■ Assignment
Below are lines of data; restate word for word those running from the line containing "1: (157, 280, 1.38)" to the line containing "22: (103, 253, 1.34)", inclusive, and no others.
BEGIN Material shown
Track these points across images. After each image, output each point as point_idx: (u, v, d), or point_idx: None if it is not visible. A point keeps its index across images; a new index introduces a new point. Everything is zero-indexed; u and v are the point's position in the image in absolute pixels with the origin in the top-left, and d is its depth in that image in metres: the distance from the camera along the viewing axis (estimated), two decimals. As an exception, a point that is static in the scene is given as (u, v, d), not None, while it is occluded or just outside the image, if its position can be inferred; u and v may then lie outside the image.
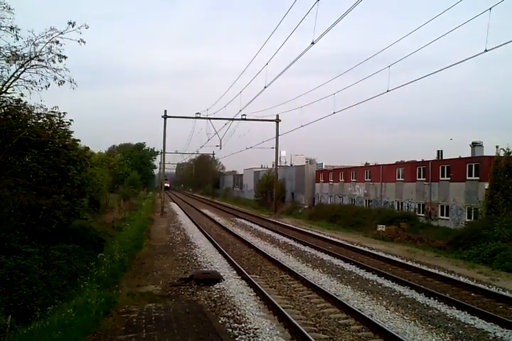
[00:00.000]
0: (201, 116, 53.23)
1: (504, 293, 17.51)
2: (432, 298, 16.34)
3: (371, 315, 13.80)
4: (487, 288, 18.43)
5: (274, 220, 48.70)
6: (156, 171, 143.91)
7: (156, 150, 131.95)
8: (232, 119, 52.26)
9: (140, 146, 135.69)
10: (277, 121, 55.44)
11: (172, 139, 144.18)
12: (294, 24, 21.89)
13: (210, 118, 53.42)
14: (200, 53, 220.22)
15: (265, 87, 33.20)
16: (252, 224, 44.10)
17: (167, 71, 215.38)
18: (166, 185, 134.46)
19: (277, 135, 56.08)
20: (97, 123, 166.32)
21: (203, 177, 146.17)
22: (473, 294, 17.46)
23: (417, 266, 22.91)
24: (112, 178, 68.85)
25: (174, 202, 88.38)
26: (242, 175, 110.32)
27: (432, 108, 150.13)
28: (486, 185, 33.82)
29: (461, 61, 18.73)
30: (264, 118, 53.57)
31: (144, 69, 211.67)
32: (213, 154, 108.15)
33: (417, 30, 20.22)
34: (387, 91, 23.42)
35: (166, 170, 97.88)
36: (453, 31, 18.64)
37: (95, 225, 32.21)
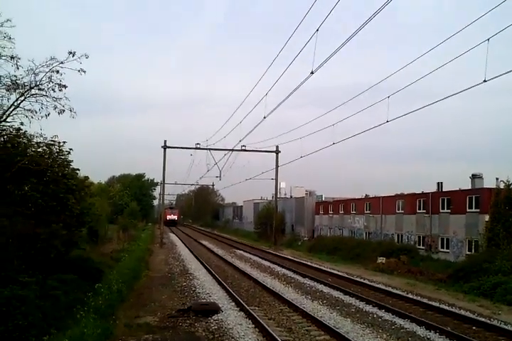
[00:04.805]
0: (201, 147, 53.43)
1: (506, 327, 17.27)
2: (432, 332, 16.10)
3: (371, 348, 13.61)
4: (488, 321, 18.18)
5: (274, 252, 48.44)
6: (155, 202, 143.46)
7: (155, 181, 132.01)
8: (232, 150, 52.42)
9: (140, 177, 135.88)
10: (277, 152, 55.60)
11: (172, 170, 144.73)
12: (293, 54, 22.14)
13: (209, 149, 53.59)
14: (200, 84, 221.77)
15: (264, 117, 33.20)
16: (252, 256, 43.85)
17: (167, 101, 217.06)
18: (171, 217, 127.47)
19: (277, 166, 56.17)
20: (96, 153, 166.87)
21: (202, 208, 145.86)
22: (474, 327, 17.21)
23: (418, 298, 22.66)
24: (112, 209, 68.72)
25: (173, 233, 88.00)
26: (241, 206, 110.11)
27: (432, 140, 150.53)
28: (487, 218, 33.73)
29: (461, 91, 18.73)
30: (263, 149, 53.80)
31: (144, 99, 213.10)
32: (213, 185, 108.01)
33: (416, 60, 20.32)
34: (387, 121, 23.48)
35: (165, 201, 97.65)
36: (453, 63, 18.77)
37: (94, 256, 32.02)
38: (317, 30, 18.76)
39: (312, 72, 20.53)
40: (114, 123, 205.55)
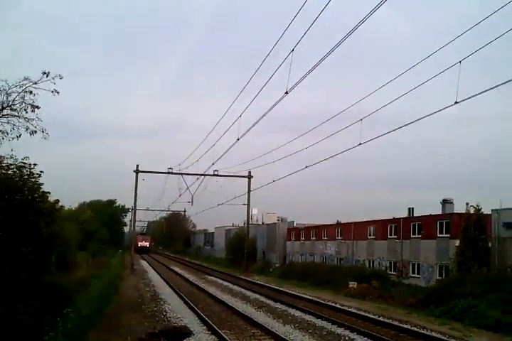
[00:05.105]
0: (173, 172, 53.35)
1: (477, 349, 17.38)
2: (404, 353, 16.13)
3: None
4: (460, 343, 18.27)
5: (245, 278, 48.24)
6: (126, 229, 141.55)
7: (126, 207, 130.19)
8: (204, 175, 52.45)
9: (111, 203, 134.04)
10: (249, 177, 55.74)
11: (143, 196, 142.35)
12: (267, 77, 22.40)
13: (182, 174, 53.54)
14: (173, 109, 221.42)
15: (238, 139, 33.33)
16: (223, 282, 43.63)
17: (139, 126, 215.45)
18: (143, 243, 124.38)
19: (249, 191, 56.26)
20: (66, 178, 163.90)
21: (173, 235, 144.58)
22: (446, 349, 17.30)
23: (389, 321, 22.72)
24: (81, 235, 67.69)
25: (144, 259, 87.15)
26: (213, 233, 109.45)
27: (404, 165, 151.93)
28: (457, 243, 33.93)
29: (433, 113, 19.13)
30: (236, 174, 53.90)
31: (116, 124, 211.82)
32: (184, 211, 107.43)
33: (388, 84, 20.67)
34: (359, 144, 23.75)
35: (136, 227, 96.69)
36: (425, 87, 19.14)
37: (63, 281, 31.44)
38: (292, 50, 19.04)
39: (287, 92, 20.83)
40: (86, 147, 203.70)
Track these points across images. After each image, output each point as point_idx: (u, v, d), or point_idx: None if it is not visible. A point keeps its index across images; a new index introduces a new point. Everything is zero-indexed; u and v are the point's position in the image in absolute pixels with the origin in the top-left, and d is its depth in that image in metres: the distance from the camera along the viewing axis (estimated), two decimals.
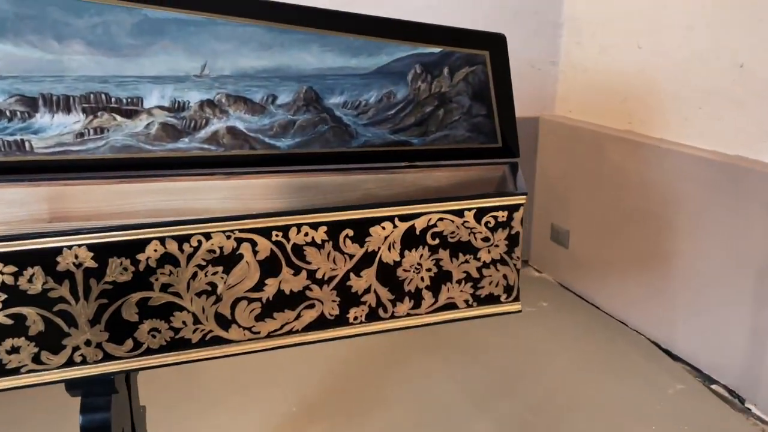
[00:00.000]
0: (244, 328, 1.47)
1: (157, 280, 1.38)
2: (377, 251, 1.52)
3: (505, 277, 1.63)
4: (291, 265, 1.47)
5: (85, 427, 1.42)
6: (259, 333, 1.48)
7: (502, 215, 1.58)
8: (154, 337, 1.42)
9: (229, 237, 1.41)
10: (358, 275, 1.52)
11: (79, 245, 1.32)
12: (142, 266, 1.37)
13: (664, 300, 2.94)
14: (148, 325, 1.41)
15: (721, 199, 2.61)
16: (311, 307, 1.51)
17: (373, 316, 1.56)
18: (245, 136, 1.73)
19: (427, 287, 1.58)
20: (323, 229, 1.47)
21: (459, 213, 1.55)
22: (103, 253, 1.34)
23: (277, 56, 1.64)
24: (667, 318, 2.94)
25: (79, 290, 1.34)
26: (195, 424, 2.41)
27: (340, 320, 1.54)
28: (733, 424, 2.44)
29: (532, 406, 2.54)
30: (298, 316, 1.50)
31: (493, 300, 1.64)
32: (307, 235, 1.46)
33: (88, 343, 1.38)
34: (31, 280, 1.31)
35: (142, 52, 1.58)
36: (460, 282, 1.60)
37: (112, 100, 1.62)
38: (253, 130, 1.73)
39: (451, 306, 1.62)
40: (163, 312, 1.41)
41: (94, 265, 1.34)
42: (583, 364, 2.85)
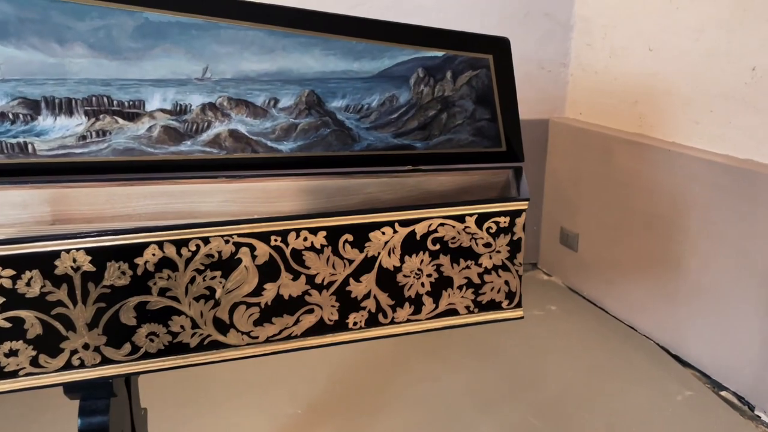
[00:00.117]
0: (243, 333, 1.46)
1: (155, 284, 1.38)
2: (377, 256, 1.51)
3: (506, 283, 1.62)
4: (290, 270, 1.46)
5: (83, 430, 1.43)
6: (257, 338, 1.48)
7: (504, 221, 1.57)
8: (152, 341, 1.42)
9: (227, 241, 1.41)
10: (357, 280, 1.51)
11: (77, 249, 1.32)
12: (140, 270, 1.37)
13: (674, 305, 2.91)
14: (146, 329, 1.40)
15: (732, 204, 2.58)
16: (310, 312, 1.50)
17: (372, 322, 1.55)
18: (247, 140, 1.72)
19: (428, 293, 1.57)
20: (322, 234, 1.46)
21: (460, 218, 1.54)
22: (102, 257, 1.34)
23: (279, 60, 1.64)
24: (677, 323, 2.91)
25: (77, 294, 1.34)
26: (199, 426, 2.41)
27: (340, 325, 1.53)
28: None
29: (538, 411, 2.52)
30: (297, 321, 1.50)
31: (494, 306, 1.63)
32: (306, 240, 1.45)
33: (86, 347, 1.38)
34: (29, 284, 1.31)
35: (143, 55, 1.58)
36: (461, 288, 1.59)
37: (114, 102, 1.63)
38: (255, 134, 1.72)
39: (452, 312, 1.60)
40: (162, 316, 1.40)
41: (92, 268, 1.34)
42: (591, 369, 2.83)
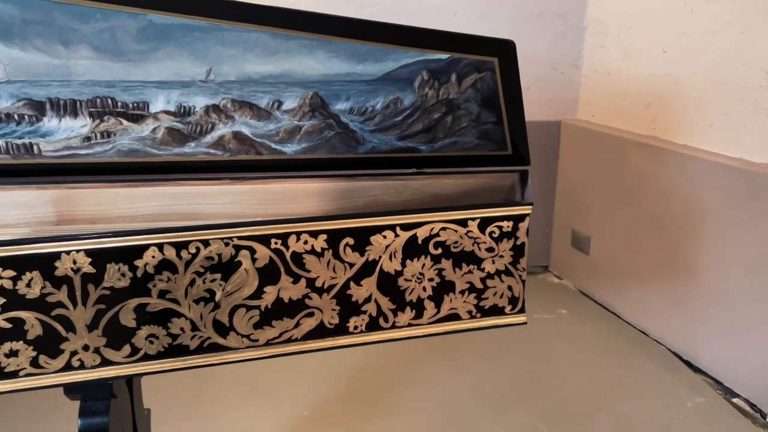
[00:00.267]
0: (243, 336, 1.46)
1: (155, 286, 1.38)
2: (378, 260, 1.50)
3: (510, 288, 1.60)
4: (290, 273, 1.45)
5: (84, 431, 1.43)
6: (257, 341, 1.47)
7: (507, 225, 1.55)
8: (151, 343, 1.42)
9: (227, 244, 1.40)
10: (358, 284, 1.50)
11: (78, 251, 1.33)
12: (140, 272, 1.37)
13: (686, 310, 2.87)
14: (145, 331, 1.41)
15: (745, 208, 2.54)
16: (310, 315, 1.49)
17: (373, 326, 1.54)
18: (251, 142, 1.72)
19: (430, 297, 1.56)
20: (323, 237, 1.45)
21: (462, 222, 1.53)
22: (101, 258, 1.34)
23: (282, 62, 1.63)
24: (689, 329, 2.87)
25: (77, 295, 1.35)
26: (204, 427, 2.42)
27: (340, 329, 1.52)
28: None
29: (546, 415, 2.50)
30: (297, 325, 1.49)
31: (497, 311, 1.61)
32: (306, 243, 1.45)
33: (86, 348, 1.38)
34: (29, 285, 1.32)
35: (147, 57, 1.58)
36: (463, 292, 1.58)
37: (119, 104, 1.63)
38: (259, 136, 1.72)
39: (453, 317, 1.59)
40: (161, 318, 1.41)
41: (92, 270, 1.34)
42: (601, 374, 2.80)
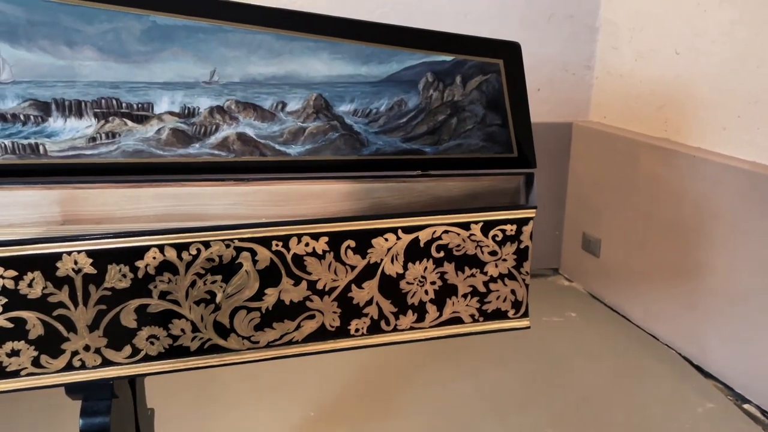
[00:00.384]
0: (243, 338, 1.46)
1: (155, 287, 1.39)
2: (380, 263, 1.49)
3: (513, 292, 1.59)
4: (291, 276, 1.45)
5: (85, 430, 1.44)
6: (258, 343, 1.47)
7: (511, 229, 1.54)
8: (152, 344, 1.42)
9: (228, 246, 1.40)
10: (359, 287, 1.50)
11: (79, 251, 1.33)
12: (140, 273, 1.37)
13: (697, 314, 2.84)
14: (146, 331, 1.41)
15: (758, 212, 2.51)
16: (311, 318, 1.49)
17: (375, 329, 1.54)
18: (255, 143, 1.72)
19: (432, 300, 1.55)
20: (324, 239, 1.45)
21: (465, 226, 1.52)
22: (103, 259, 1.35)
23: (286, 63, 1.63)
24: (700, 333, 2.84)
25: (78, 296, 1.35)
26: (209, 427, 2.42)
27: (341, 332, 1.52)
28: None
29: (554, 420, 2.48)
30: (298, 327, 1.49)
31: (500, 315, 1.60)
32: (307, 245, 1.44)
33: (87, 349, 1.39)
34: (31, 285, 1.33)
35: (151, 58, 1.58)
36: (465, 296, 1.57)
37: (123, 105, 1.64)
38: (263, 137, 1.72)
39: (456, 320, 1.58)
40: (162, 319, 1.41)
41: (93, 271, 1.35)
42: (610, 378, 2.78)
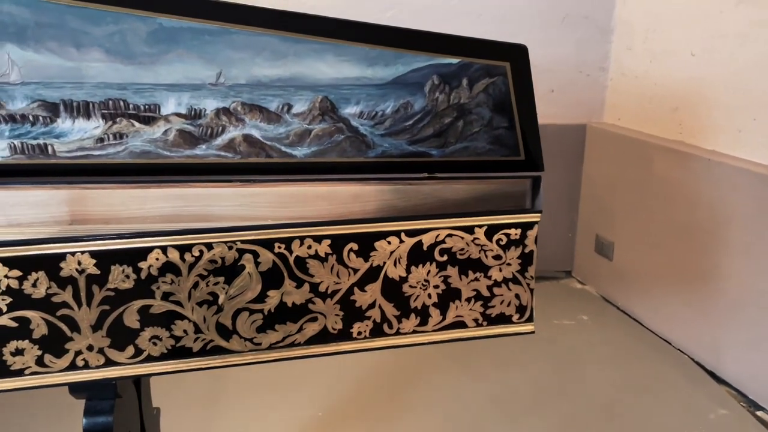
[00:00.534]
0: (246, 339, 1.46)
1: (158, 288, 1.39)
2: (382, 266, 1.49)
3: (517, 296, 1.58)
4: (293, 278, 1.45)
5: (88, 430, 1.45)
6: (260, 344, 1.47)
7: (515, 233, 1.53)
8: (155, 344, 1.43)
9: (231, 248, 1.41)
10: (362, 290, 1.49)
11: (82, 252, 1.34)
12: (143, 274, 1.38)
13: (712, 319, 2.81)
14: (149, 332, 1.42)
15: None
16: (314, 320, 1.49)
17: (377, 332, 1.53)
18: (261, 144, 1.72)
19: (435, 304, 1.55)
20: (327, 242, 1.45)
21: (469, 229, 1.51)
22: (106, 260, 1.36)
23: (291, 65, 1.63)
24: (714, 338, 2.81)
25: (81, 296, 1.36)
26: (217, 426, 2.43)
27: (344, 335, 1.52)
28: None
29: (563, 424, 2.46)
30: (300, 329, 1.49)
31: (504, 320, 1.59)
32: (310, 247, 1.44)
33: (90, 348, 1.40)
34: (35, 285, 1.34)
35: (158, 60, 1.59)
36: (469, 300, 1.56)
37: (130, 106, 1.65)
38: (269, 139, 1.72)
39: (459, 324, 1.57)
40: (165, 320, 1.42)
41: (96, 271, 1.36)
42: (621, 383, 2.75)
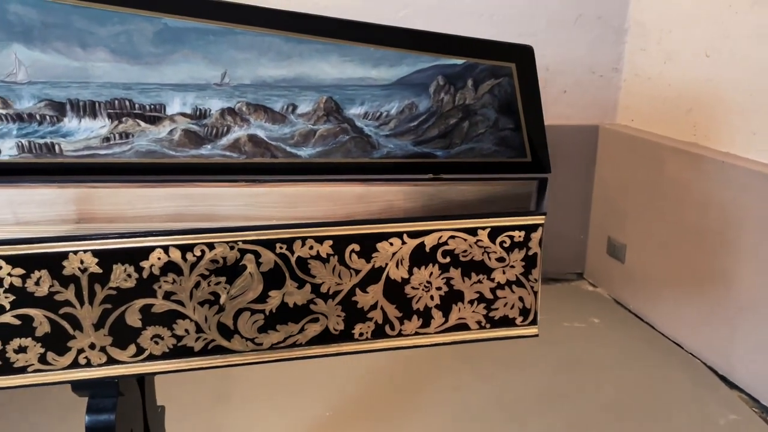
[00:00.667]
0: (247, 339, 1.47)
1: (160, 287, 1.40)
2: (384, 267, 1.48)
3: (521, 299, 1.57)
4: (295, 278, 1.45)
5: (90, 427, 1.46)
6: (261, 345, 1.48)
7: (519, 235, 1.52)
8: (156, 343, 1.43)
9: (232, 248, 1.41)
10: (364, 291, 1.49)
11: (84, 251, 1.35)
12: (145, 273, 1.39)
13: (724, 323, 2.77)
14: (151, 331, 1.42)
15: None
16: (315, 321, 1.49)
17: (379, 333, 1.53)
18: (266, 145, 1.73)
19: (437, 306, 1.54)
20: (328, 243, 1.45)
21: (472, 231, 1.50)
22: (108, 259, 1.36)
23: (296, 66, 1.63)
24: (726, 342, 2.77)
25: (84, 294, 1.37)
26: (223, 425, 2.44)
27: (345, 336, 1.51)
28: None
29: (572, 426, 2.44)
30: (301, 330, 1.49)
31: (507, 322, 1.58)
32: (311, 248, 1.44)
33: (93, 347, 1.41)
34: (38, 283, 1.35)
35: (163, 60, 1.60)
36: (472, 302, 1.55)
37: (136, 106, 1.66)
38: (274, 139, 1.72)
39: (462, 327, 1.56)
40: (166, 319, 1.42)
41: (98, 270, 1.36)
42: (631, 386, 2.73)
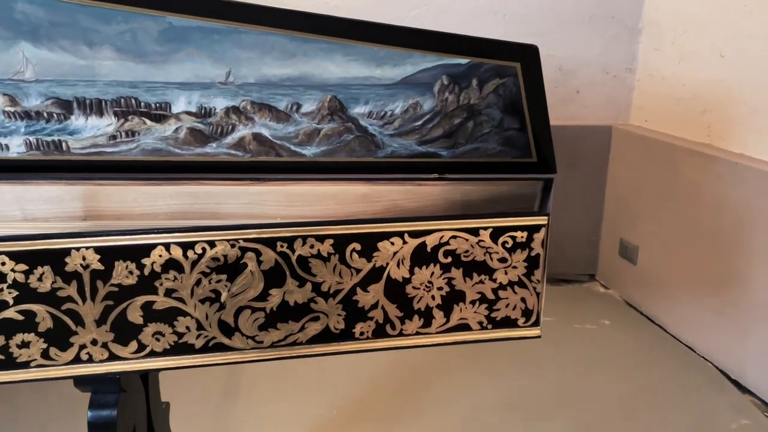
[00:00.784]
0: (248, 337, 1.47)
1: (161, 284, 1.41)
2: (385, 267, 1.48)
3: (523, 300, 1.56)
4: (296, 277, 1.45)
5: (92, 423, 1.47)
6: (262, 342, 1.48)
7: (521, 236, 1.51)
8: (158, 340, 1.44)
9: (233, 246, 1.42)
10: (365, 290, 1.49)
11: (87, 247, 1.37)
12: (147, 270, 1.40)
13: (737, 326, 2.74)
14: (152, 328, 1.43)
15: None
16: (316, 319, 1.49)
17: (380, 333, 1.53)
18: (271, 143, 1.73)
19: (438, 306, 1.53)
20: (329, 242, 1.45)
21: (474, 231, 1.49)
22: (110, 256, 1.38)
23: (300, 65, 1.63)
24: (738, 346, 2.74)
25: (86, 291, 1.38)
26: (229, 423, 2.45)
27: (346, 335, 1.51)
28: None
29: (581, 429, 2.42)
30: (302, 328, 1.49)
31: (509, 323, 1.57)
32: (312, 247, 1.44)
33: (95, 343, 1.42)
34: (41, 279, 1.36)
35: (168, 59, 1.61)
36: (473, 303, 1.54)
37: (142, 104, 1.67)
38: (279, 138, 1.73)
39: (463, 327, 1.56)
40: (168, 316, 1.43)
41: (100, 267, 1.38)
42: (642, 389, 2.70)
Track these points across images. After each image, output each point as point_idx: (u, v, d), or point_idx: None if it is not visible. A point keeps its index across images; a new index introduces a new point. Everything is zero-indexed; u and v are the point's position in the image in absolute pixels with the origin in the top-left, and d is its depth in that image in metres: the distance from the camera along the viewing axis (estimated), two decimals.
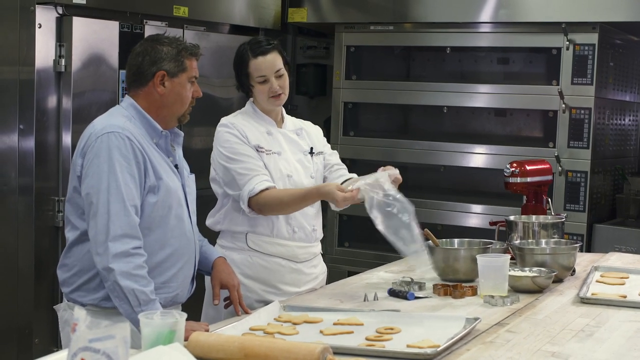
END Material shown
■ Response to this task
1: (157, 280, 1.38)
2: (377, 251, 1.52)
3: (505, 277, 1.63)
4: (291, 265, 1.47)
5: (85, 427, 1.42)
6: (259, 333, 1.48)
7: (502, 215, 1.58)
8: (154, 337, 1.42)
9: (229, 237, 1.41)
10: (358, 275, 1.52)
11: (79, 245, 1.32)
12: (142, 266, 1.37)
13: (664, 300, 2.94)
14: (148, 325, 1.41)
15: (721, 199, 2.61)
16: (311, 307, 1.51)
17: (373, 316, 1.56)
18: (245, 136, 1.73)
19: (427, 287, 1.58)
20: (323, 229, 1.47)
21: (459, 213, 1.55)
22: (103, 253, 1.34)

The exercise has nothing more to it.